Memorias de un desconcierto
jueves, 16 de enero de 2014
La vida de un lagarto
Mi vida de lagarto se complicó bastante cuando en mi ruta habitual construyeron una autopista. Aquellas hierbas, hojas y piedras que pisaba de una manera rápida en mis continuos ir y venir se transformaron en una extensa llanura negra y mis pisadas en lentas y enganchosas debido al asfalto recalentado por el continuo circular de vehículos. Eso ya era malo de por si ya que ralentizaba mi marcha y añadía un plus de peligro a la hora de cruzarla, pero lo peor era cuando esperando en el borde de ella, lo que los humanos llaman arcén, me llovía objetos de lo más variado que salían disparados de las ventanas de los coches.
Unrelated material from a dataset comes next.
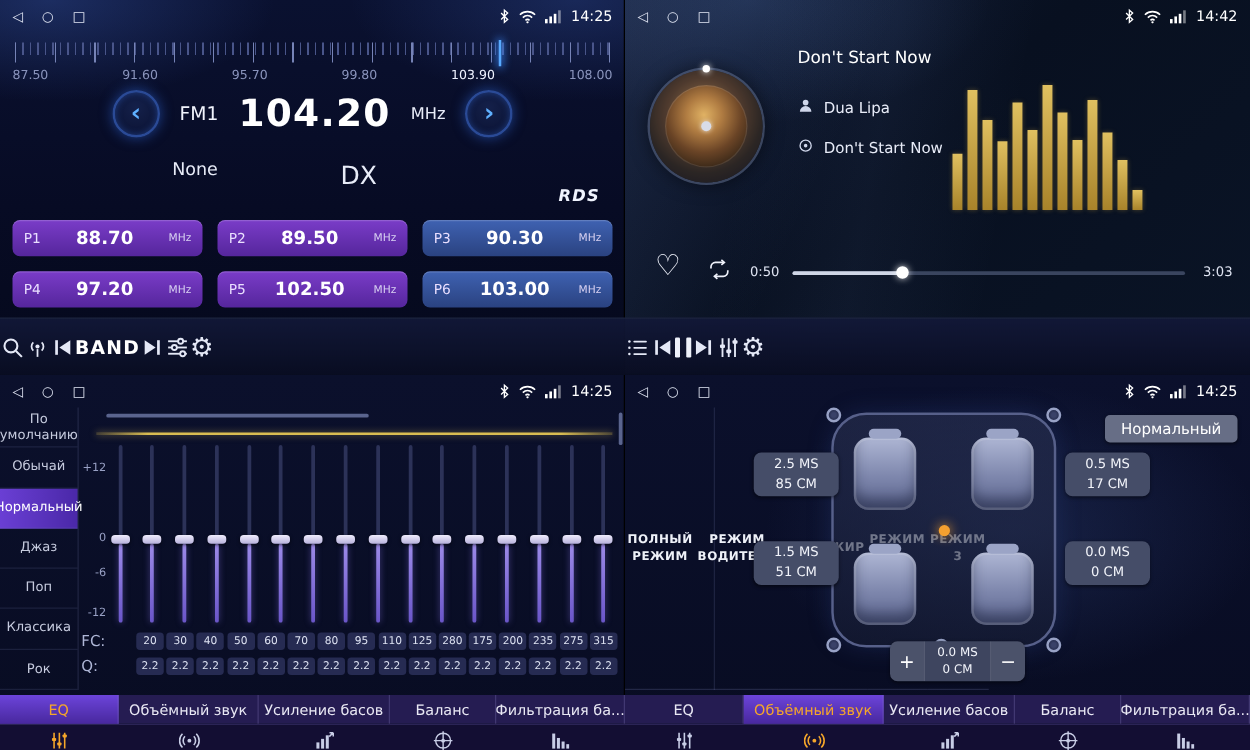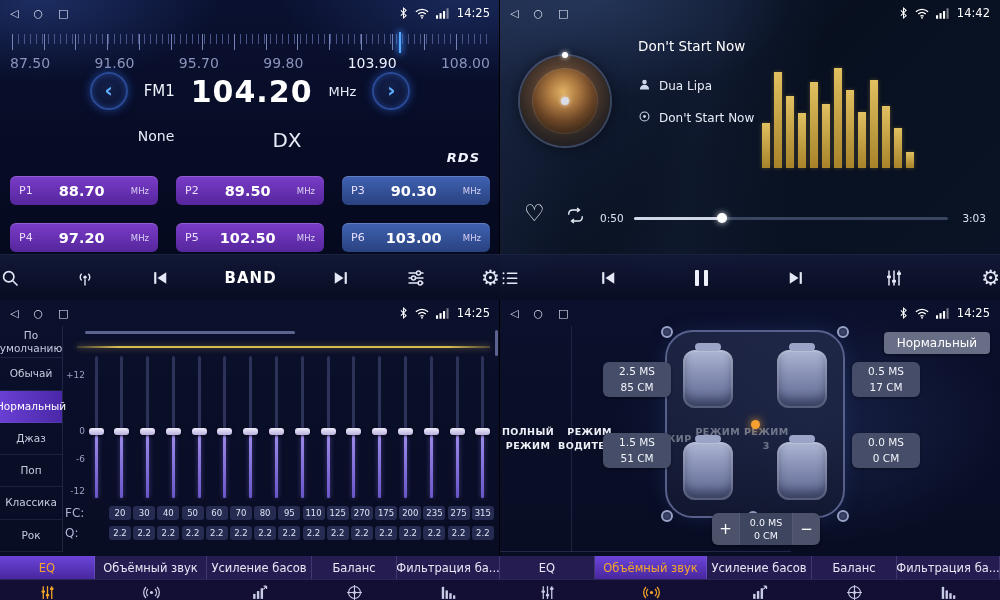"87.50" .rlabels { font-size: 14px -> 10px }
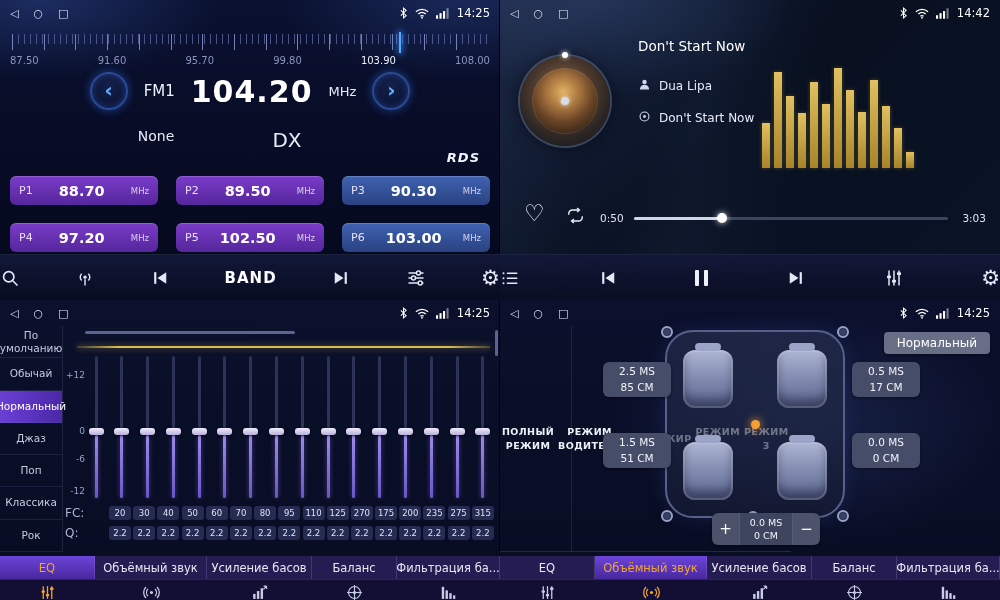"P1" .presets { gap: 18px -> 12px }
Objetos tales como carteras, móviles, o más infantiles como cubos de playa o chupetes. Cualquier objeto que saliese de un vehículo a 120 kilómetros por hora se transformaba en mortal para mi pequeña persona. Un día ocurrió lo más insólito que he visto hasta ahora. Un coche paró justo donde estaba yo y vació las cenizas que contenía una urna. Una vez vacía, la dejó en el arcén y salió a todo correr. Me acerqué a esa urna que tenía forma de pequeña capilla y descubrí que era un lugar ideal para guarecerme mientras esperaba para poder cruzar en los días inclementes, le daba más prestancia que el bote de cacao que había utilizado hasta ahora. La urna, además, iba adornada con una escarapela, igual que aquellas que se ponen a los líderes de un país. Desconozco de quién podía haber sido esas cenizas, pero al revés que él, cuando yo muriese no me dejarían tirado en cualquier arcén, seguramente viajaría enganchado a la rueda de un coche y, ¿quién sabe?, tal vez acabase en alguna zona con altas montañas, lejos de esta fea autopista, puede que incluso a los pies de algún telesilla. Y si mi suerte es máxima, continuaría mi viaje enganchada en las botas de alguien y volaría por encima de los árboles. Creo que es una bonita forma de ver la muerte, mejor que la de aquel líder que sus cenizas se entremezclan con el hollín de los coches.